Here is an approach with `lpSolveAPI`

:

```
dat <- data.frame(
mon=rep(c("Jan", "Feb", "Mar", "Apr", "May", "Jun", "Jul", "Aug", "Sep", "Oct", "Nov", "Dec"),2),
region="r1",
type=c(rep("1", 12), rep("2", 12)),
physicsmin=1,
mathsmin=1,
allsub=c(9, 11, 9, 13, 8, 17, 7, 9, 11, 11, 11, 10, 13,13,11,11,10,13,10,12,8,9,5,7),
stringsAsFactors=FALSE
)
dat
capdat <- data.frame(
mon=c("Jan", "Feb", "Mar", "Apr", "May", "Jun", "Jul", "Aug", "Sep", "Oct", "Nov", "Dec"),
region="r1",
physicscap=c(9,7,13,11,10,15,7,9,7,17,6,8),
mathscap=c(13,17,7,13,8,15,10,12,12,3,10,9),
stringsAsFactors=FALSE
)
capdat
```

Now for each month/region combination an optimization problem is to be solved.

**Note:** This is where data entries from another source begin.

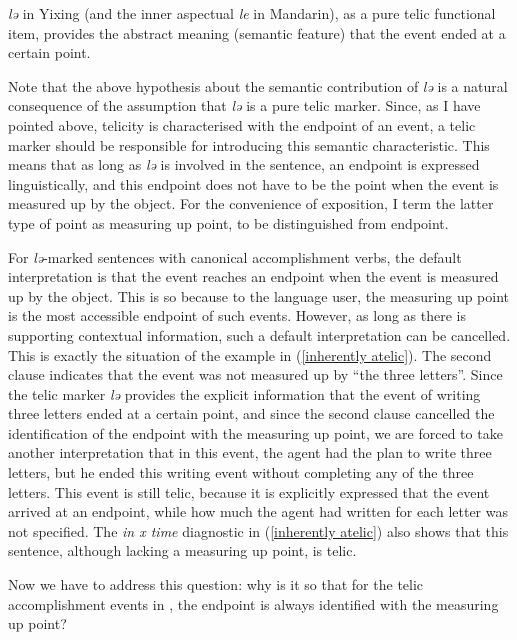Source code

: \documentclass[output=paper]{langsci/langscibook}
\begin{document}
\begin{exe}
\ex\label{le hypothesis} \emph{lə} in Yixing (and the inner aspectual \emph{le} in Mandarin), as a pure telic functional item, provides the abstract meaning (semantic feature) that the event ended at a certain point.
\end{exe}

Note that the above hypothesis about the semantic contribution of \emph{lə} is a natural consequence of the assumption that \emph{lə} is a pure telic marker. Since, as I have pointed above, telicity is characterised with the endpoint of an event, a telic marker should be responsible for introducing this semantic characteristic. This means that as long as \emph{lə} is involved in the sentence, an endpoint is expressed linguistically, and this endpoint does not have to be the point when the event is measured up by the object. For the convenience of exposition, I term the latter type of point as measuring up point, to be distinguished from endpoint.


For \emph{lə}-marked sentences with canonical accomplishment verbs, the default
interpretation is that the event reaches an endpoint when the event is measured
up by the object. This is so because to the language user, the measuring up
point is the most accessible endpoint of such events. However, as long as there
is supporting contextual information, such a default interpretation can be
cancelled. This is exactly the situation of the example in (\ref{inherently
atelic}). The second clause indicates that the event was not measured up by
\enquote{the three letters}. Since the telic marker \emph{lə} provides the explicit
information that the event of writing three letters ended at a certain point,
and since the second clause cancelled the identification of the endpoint with
the measuring up point, we are forced to take another interpretation that in
this event, the agent had the plan to write three letters, but he ended this
writing event without completing any of the three letters. This event is still
telic, because it is explicitly expressed that the event arrived at an
endpoint, while how much the agent had written for each letter was not
specified. The \emph{in x time} diagnostic in (\ref{inherently atelic}) also
shows that this sentence, although lacking a measuring up point, is telic.


Now we have to address this question: why is it so that for the telic accomplishment events in , the endpoint is always identified with the measuring up point?
\end{document}
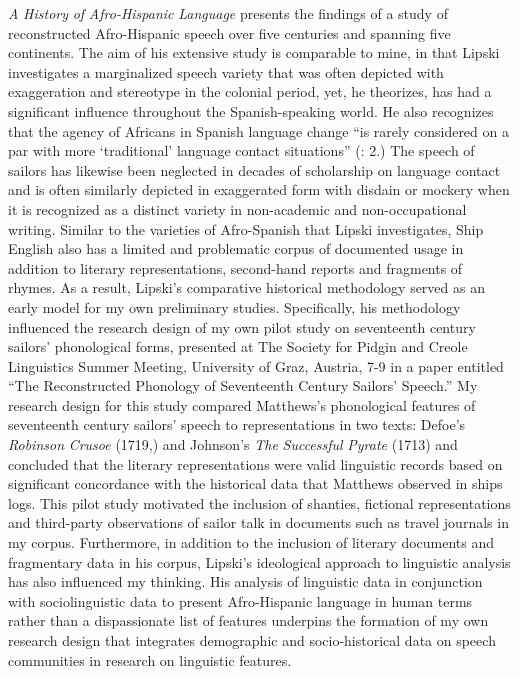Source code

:  \textit{A} \textit{History} \textit{of} \textit{Afro-Hispanic} \textit{Language} presents the findings of a study of reconstructed Afro-Hispanic speech over five centuries and spanning five continents. The aim of his extensive study is comparable to mine, in that Lipski investigates a marginalized speech variety that was often depicted with exaggeration and stereotype in the colonial period, yet, he theorizes, has had a significant influence throughout the Spanish-speaking world. He also recognizes that the agency of Africans in Spanish language change “is rarely considered on a par with more ‘traditional’ language contact situations” (\citealt{Lipski2005}: 2.) The speech of sailors has likewise been neglected in decades of scholarship on language contact and is often similarly depicted in exaggerated form with disdain or mockery when it is recognized as a distinct variety in non-academic and non-occupational writing. Similar to the varieties of Afro-Spanish that Lipski investigates, Ship English also has a limited and problematic corpus of documented usage in addition to literary representations, second-hand reports and fragments of rhymes. As a result, Lipski’s comparative historical methodology served as an early model for my own preliminary studies. Specifically, his methodology influenced the research design of my own pilot study on seventeenth century sailors’ phonological forms, presented at The Society for Pidgin and Creole Linguistics Summer Meeting, University of Graz, Austria, 7-9 \citealt{July2015} in a paper entitled “The Reconstructed Phonology of Seventeenth Century Sailors’ Speech.” My research design for this study compared Matthews’s phonological features of seventeenth century sailors’ speech to representations in two texts: Defoe’s \textit{Robinson} \textit{Crusoe} (1719,) and Johnson’s \textit{The} \textit{Successful} \textit{Pyrate} (1713) and concluded that the literary representations were valid linguistic records based on significant concordance with the historical data that Matthews observed in ships logs. This pilot study motivated the inclusion of shanties, fictional representations and third-party observations of sailor talk in documents such as travel journals in my corpus. Furthermore, in addition to the inclusion of literary documents and fragmentary data in his corpus, Lipski’s ideological approach to linguistic analysis has also influenced my thinking. His analysis of linguistic data in conjunction with sociolinguistic data to present Afro-Hispanic language in human terms rather than a dispassionate list of features underpins the formation of my own research design that integrates demographic and socio-historical data on speech communities in research on linguistic features.

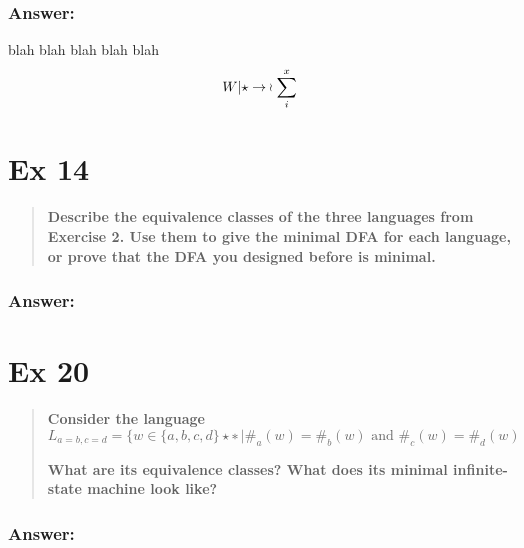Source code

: \documentclass[titlepage]{article}\usepackage[]{graphicx}\usepackage[]{color}
\begin{document}
\subsubsection*{Answer:}
\vspace{8cm}

blah blah  blah blah blah
\[ W | \star \to \text{\rotatebox{90}{\textasciitilde}} \sum_{i}^x \]
\section*{Ex 14}
\begin{quote}
  \textbf{Describe the equivalence classes of the three languages from Exercise
  2. Use them to give the minimal DFA for each language, or prove that the DFA
  you designed before is minimal.}
\end{quote}
\subsubsection{Answer:}
\vspace{8cm}




\section*{Ex 20}
\begin{quote}
  \textbf{Consider the language}
  \[ L_{a=b,c=d } = \{ w \in \{a,b, c ,d \} \star ∗ \, | \#_a (w) = \#_b (w) \text{ and }
    \#_c (w) = \#_d (w )
  \]
  
\textbf{What are its equivalence classes? What does its minimal infinite-state machine
look like?}
\end{quote}

\subsubsection{Answer:}
\vspace{8cm}
\end{document}

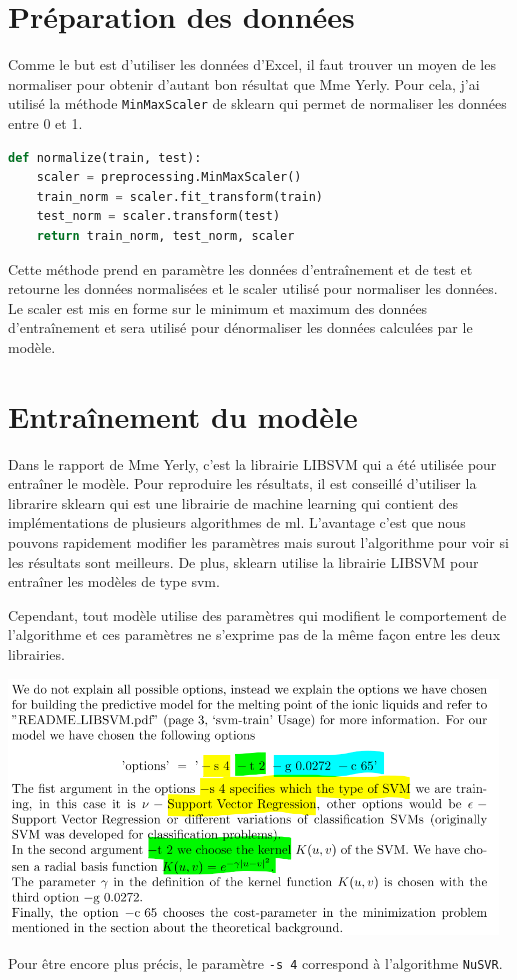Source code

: \section{Préparation des données}
Comme le but est d'utiliser les données d'Excel, il faut trouver un moyen de les normaliser pour obtenir d'autant bon résultat que Mme Yerly.
Pour cela, j'ai utilisé la méthode \texttt{MinMaxScaler} de \acrlong{sklearn} qui permet de normaliser les données entre 0 et 1.
\begin{lstlisting}[language=Python]
def normalize(train, test):
    scaler = preprocessing.MinMaxScaler()
    train_norm = scaler.fit_transform(train)
    test_norm = scaler.transform(test)
    return train_norm, test_norm, scaler
\end{lstlisting}
Cette méthode prend en paramètre les données d'entraînement et de test et retourne les données normalisées et le scaler utilisé pour normaliser les données.
Le scaler est mis en forme sur le minimum et maximum des données d'entraînement et sera utilisé pour dénormaliser les données calculées par le modèle.


\section{Entraînement du modèle}
Dans le rapport\cite{IL_SVM_report} de Mme Yerly, c'est la librairie LIBSVM qui a été utilisée pour entraîner le modèle.
Pour reproduire les résultats, il est conseillé d'utiliser la librarire \acrlong{sklearn} qui est une librairie de machine learning qui contient des implémentations de plusieurs algorithmes de \acrlong{ml}.
L'avantage c'est que nous pouvons rapidement modifier les paramètres mais surout l'algorithme pour voir si les résultats sont meilleurs.
De plus, \acrlong{sklearn} utilise la librairie LIBSVM pour entraîner les modèles de type \acrshort{svm}.

Cependant, tout modèle utilise des paramètres qui modifient le comportement de l'algorithme et ces paramètres ne s'exprime pas de la même façon entre les deux librairies.
\begin{center}
    \includegraphics[width=130mm]{img/report-parameter.png}
\end{center}
Pour être encore plus précis, le paramètre \texttt{-s 4} correspond à l'algorithme \texttt{NuSVR}.


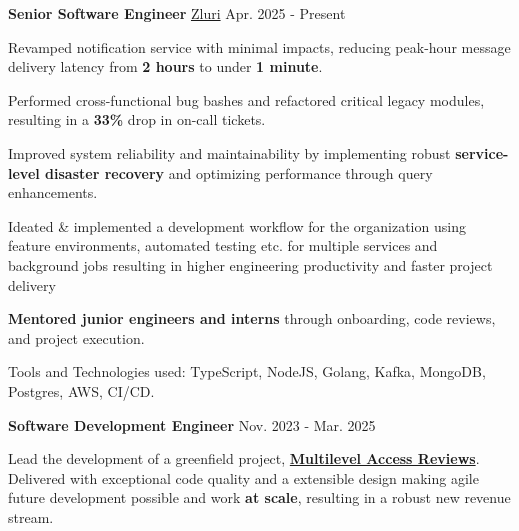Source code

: \vspace{-3mm}


\vspace{-1mm}
\begin{cventries}

\cventry
{\textbf{Senior Software Engineer}} %
{\href{https://www.zluri.com/}{Zluri}} %
{Apr. 2025 - Present} %
{} %
{\begin{cvitems} %
    \item {Revamped notification service with minimal impacts, reducing peak-hour message delivery latency from \textbf{2 hours} to under \textbf{1 minute}.}
    \item {Performed cross-functional bug bashes and refactored critical legacy modules, resulting in a \textbf{33\%} drop in on-call tickets.}
    \item {Improved system reliability and maintainability by implementing robust \textbf{service-level disaster recovery} and optimizing performance through query enhancements.}
    \item {Ideated \& implemented a development workflow for the organization using feature environments, automated testing etc. for multiple services and background jobs resulting in higher engineering productivity and faster project delivery}
    \item {\textbf{Mentored junior engineers and interns} through onboarding, code reviews, and project execution.}
    \item {Tools and Technologies used: TypeScript, NodeJS, Golang, Kafka, MongoDB, Postgres, AWS, CI/CD.}
\end{cvitems}}
\vspace{1mm}
\cventry
{\textbf{Software Development Engineer}} %
{} %
{Nov. 2023 - Mar. 2025} %
{} %
{\begin{cvitems} %
    \item {Lead the development of a greenfield project, \href{https://www.linkedin.com/posts/zluri_ditch-the-chaos-of-complex-access-reviews-activity-7209563170468691970-MeRA}{\textbf{Multilevel Access Reviews}}. Delivered with exceptional code quality and a extensible design making agile future development possible and work \textbf{at scale}, resulting in a robust new revenue stream.}

\end{cvitems}}
\end{cventries}
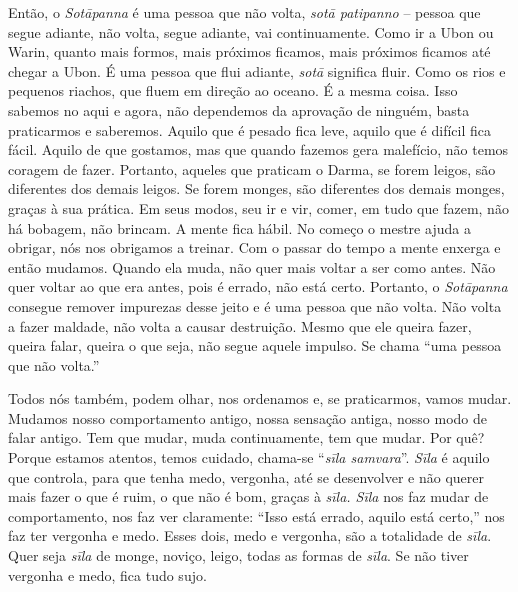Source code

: Então, o \textit{Sotāpanna} é uma pessoa que não volta,
\textit{sotā patipanno} – pessoa que segue adiante, não volta, segue
adiante, vai continuamente. Como ir a Ubon ou Warin, quanto mais
formos, mais próximos ficamos, mais próximos ficamos até chegar a Ubon.
É uma pessoa que flui adiante, \textit{sotā} significa fluir. Como os
rios e pequenos riachos, que fluem em direção ao oceano. É a mesma
coisa. Isso sabemos no aqui e agora, não dependemos da aprovação de
ninguém, basta praticarmos e saberemos. Aquilo que é pesado fica leve,
aquilo que é difícil fica fácil. Aquilo de que gostamos, mas que quando
fazemos gera malefício, não temos coragem de fazer. Portanto, aqueles
que praticam o Darma, se forem leigos, são diferentes dos demais
leigos. Se forem monges, são diferentes dos demais monges, graças à sua
prática. Em seus modos, seu ir e vir, comer, em tudo que fazem, não há
bobagem, não brincam. A mente fica hábil. No começo o mestre ajuda a
obrigar, nós nos obrigamos a treinar. Com o passar do tempo a mente
enxerga e então mudamos. Quando ela muda, não quer mais voltar a ser
como antes. Não quer voltar ao que era antes, pois é errado, não está
certo. Portanto, o \textit{Sotāpanna} consegue remover impurezas
desse jeito e é uma pessoa que não volta. Não volta a fazer maldade,
não volta a causar destruição. Mesmo que ele queira fazer, queira
falar, queira o que seja, não segue aquele impulso. Se chama “uma
pessoa que não volta.” 

Todos nós também, podem olhar, nos ordenamos e, se praticarmos,
vamos mudar. Mudamos nosso comportamento antigo, nossa sensação antiga,
nosso modo de falar antigo. Tem que mudar, muda continuamente, tem que
mudar. Por quê? Porque estamos atentos, temos cuidado, chama-se
“\textit{sīla samvara}”. \textit{Sīla} é aquilo que controla,
para que tenha medo, vergonha, até se desenvolver e não querer mais
fazer o que é ruim, o que não é bom, graças à \textit{sīla. Sīla}
nos faz mudar de comportamento, nos faz ver claramente: “Isso está
errado, aquilo está certo,” nos faz ter vergonha e medo. Esses dois,
medo e vergonha, são a totalidade de \textit{sīla}. Quer seja
\textit{sīla} de monge, noviço, leigo, todas as formas de
\textit{sīla}. Se não tiver vergonha e medo, fica tudo sujo.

That is why we wrap the calculation in a function:

```
library(lpSolveAPI)
ntypes <- length(unique(dat[,"type"])) # number of types
typemap <- setNames(seq.int(ntypes), unique(dat[,"type"])) # map typename to 1,...,ntypes
solve_one <- function(subdat, capdat) {
# create object
lprec <- make.lp(0, ncol=2*ntypes) # for each type, two decision variables
# By convention, we assume that the first ntypes variables are physics for type 1, ..., ntypes
# and the second ntypes variables are maths
# add objective and type
set.objfn(lprec, obj=c(rep(100, ntypes), rep(65, ntypes)))
set.type(lprec, columns=seq.int(2*ntypes), type="integer") # no reals
# add capacity constraints
idx <- which(capdat[,"mon"]==subdat[1,"mon"] & capdat[,"region"]==subdat[1,"region"]) # lookup the right cap
add.constraint(lprec, rep(1, ntypes), type="<=", rhs=capdat[idx,"physicscap"], indices=seq.int(ntypes))
add.constraint(lprec, rep(1, ntypes), type="<=", rhs=capdat[idx,"mathscap"], indices=seq.int(ntypes+1, 2*ntypes))
# add allsub equality constraints and minimum constraints
for (typ in subdat[,"type"]) {
add.constraint(lprec, c(1,1), type="=", rhs=subdat[typemap[typ], "allsub"], indices=c(typemap[typ], ntypes+typemap[typ]))
add.constraint(lprec, 1, type=">=", rhs=subdat[typemap[typ],"physicsmin"], indices=typemap[typ])
add.constraint(lprec, 1, type=">=", rhs=subdat[typemap[typ],"mathsmin"], indices=ntypes+typemap[typ])
}
# solution data.frame
ans <- subdat[, c("mon", "region", "type")]
# solve
if(solve(lprec)==0) {
sol <- get.variables(lprec)
for (i in seq.int(nrow(subdat))) {
ans[i, "physics"] <- sol[typemap[subdat[i,"type"]]]
ans[i, "maths"] <- sol[typemap[subdat[i,"type"]]+ntypes]
}
} else ans[,c("physics", "maths")] <- NA # no solution found
return(ans)
}
```

Now we apply the function to each subdataset which includes all types for each month/region combination. We use a split/apply/combine approach here:

```
sp <- split(dat, list(dat[,"mon"], dat[,"region"]))
results <- lapply(sp, solve_one, capdat=capdat)
results <- do.call(rbind, results)
rownames(results) <- NULL
results
```

The code does not assume that for each month/region combination all types are present (some types may be omitted), however the solution will be wrong if there are several entries present for the same month/region/type combination. (the code would need to be adapted for this).